Abstract

The purpose of this paper is to illuminate liminality as processual experiences and to disrupt (hetero)normative paradigms of organizational liminality identity work. I present an intimate inquiry of liminality from within lived liminal experience. My empirical focus is on personal liminal subjectivities as they unfold in specific, psychosocial time, and spaces—my situated, changing lives as a woman executive, mature doctoral candidate, and emergent academic. The posthuman calls for multi-directional, transdisciplinary openings, and experimental forms.
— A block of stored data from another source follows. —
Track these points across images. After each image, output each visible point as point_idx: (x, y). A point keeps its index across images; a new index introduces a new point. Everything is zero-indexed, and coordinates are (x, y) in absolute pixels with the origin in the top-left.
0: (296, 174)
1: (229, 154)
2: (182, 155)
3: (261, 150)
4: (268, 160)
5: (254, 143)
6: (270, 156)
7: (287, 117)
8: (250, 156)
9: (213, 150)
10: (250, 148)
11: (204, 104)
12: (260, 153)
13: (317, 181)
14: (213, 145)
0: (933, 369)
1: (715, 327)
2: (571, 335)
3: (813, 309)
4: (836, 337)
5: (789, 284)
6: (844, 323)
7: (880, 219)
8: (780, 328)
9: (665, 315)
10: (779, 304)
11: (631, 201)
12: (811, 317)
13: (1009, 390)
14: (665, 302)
In this paper I make four interweaving research contributions: (1) braiding philosophies, I conceptualize a pragmatist–posthuman organic theory of liminal subjectivity; (2) I illuminate my lived liminal experiences as affectual, conscious, and semi-conscious, where my identities are unbounded from self and recast as sociomaterial, entangled productions; (3) I innovate “methodologically” with an embrocation of Dewey’s experiential and esthetic philosophical methods, a flowing mixture of sensate scholarship and the adoption of radical–reflexivities; (4) I call for a community of inquiry into liminality as part of a quest to develop knowing democratically, in partnership with practitioners and all matter. My unfinished adventure is to perform scholarship useful to academics and practitioners, which can help make our practical lived experiences of liminality more bearable and fruitful.